Dit alles drijft mensen tot wanhoop, het maakt hen ziek of opstandig. Eddy Denckens
Dwaas, nog deze nacht zal je leven van je worden teruggevorderd. Voor wie zijn dan de schatten die je hebt opgeslagen (Lc 12,21)? Hier in het rijke, vrije Westen leven wij in een voor velen vanzelfsprekende overvloed, stelt Denckens vast. Een overvloed aan prikkels, aan informatie, aan voedsel, aan energie; een ecologische voetafdruk die de biodiversiteit in al haar vormen bedreigt ter wille van onze voorraadschuren en onze heilige consumptie. Herkennen wij onze bedreigde menselijkheid nog in het gelaat van de ander?

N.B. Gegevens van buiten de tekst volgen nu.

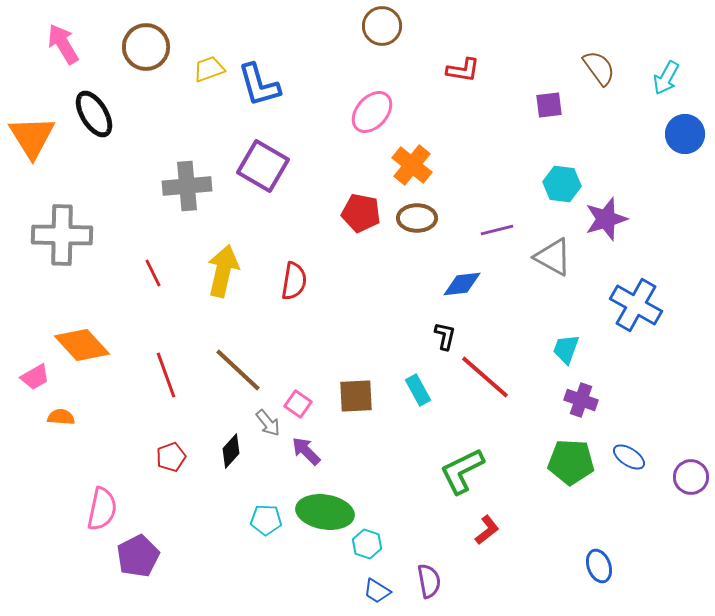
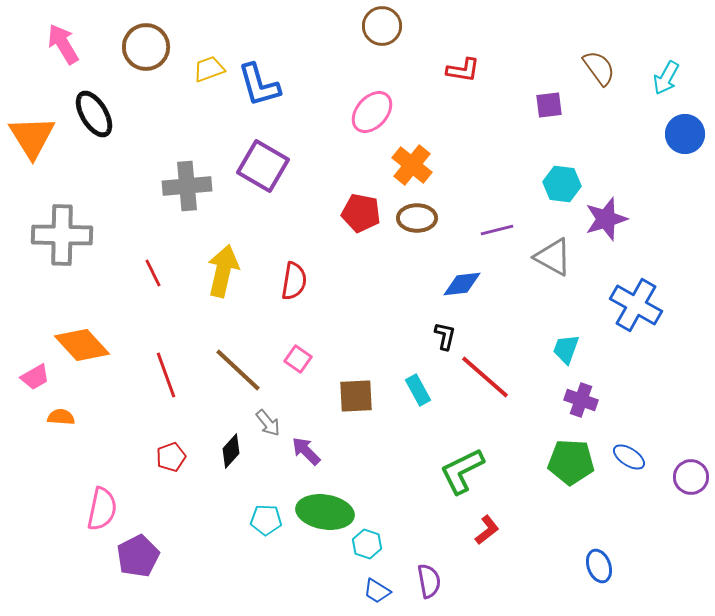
pink square at (298, 404): moved 45 px up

Of zien we de arme, de zieke, de stervende, de gevangene en de vluchteling als een bedreiging voor ons luilekkerleven? Eddy Denckens
Hartverwarmende solidariteit
En wie één van deze geringe mensen een beker koel water te drinken geeft alleen omdat het een leerling van Mij is, Ik verzeker jullie: die zal zeker beloond worden (Mt 10,42). Denckens getuigt hoe mensen in de gesloten centra voor elkaar in de bres springen. Machteloze mannen helpen elkaar. Een Marokkaanse jongeman probeert een getraumatiseerde Oost-Europeaan uit een diep dal te trekken. Een Koerdische dertiger trekt zich het lot aan van een hardhorige, oudere Turkse man die pas in het centrum aankwam en geen raad weet.
Het is een voorrecht om elke week een bezoek te mogen brengen aan het paradijs. Eddy Denckens
Een Algerijnse vijftiger wordt als een vader voor een radeloze jonge Palestijn. Hij is het die ons, wegens onze bezoeken, op het einde van ons gesprek vanuit zijn gelovige overtuiging meegeeft: ‘Vous aussi, vous allez au paradis’ – de bestemming waaraan hij zichzelf optrekt, die hem motiveert om tegen beter weten in te blijven geloven in een toekomst voor zichzelf en voor de andere genummerde naamlozen. Door die solidariteit wordt een duister oord – want dat is een gesloten centrum – een beetje de hemel op aarde.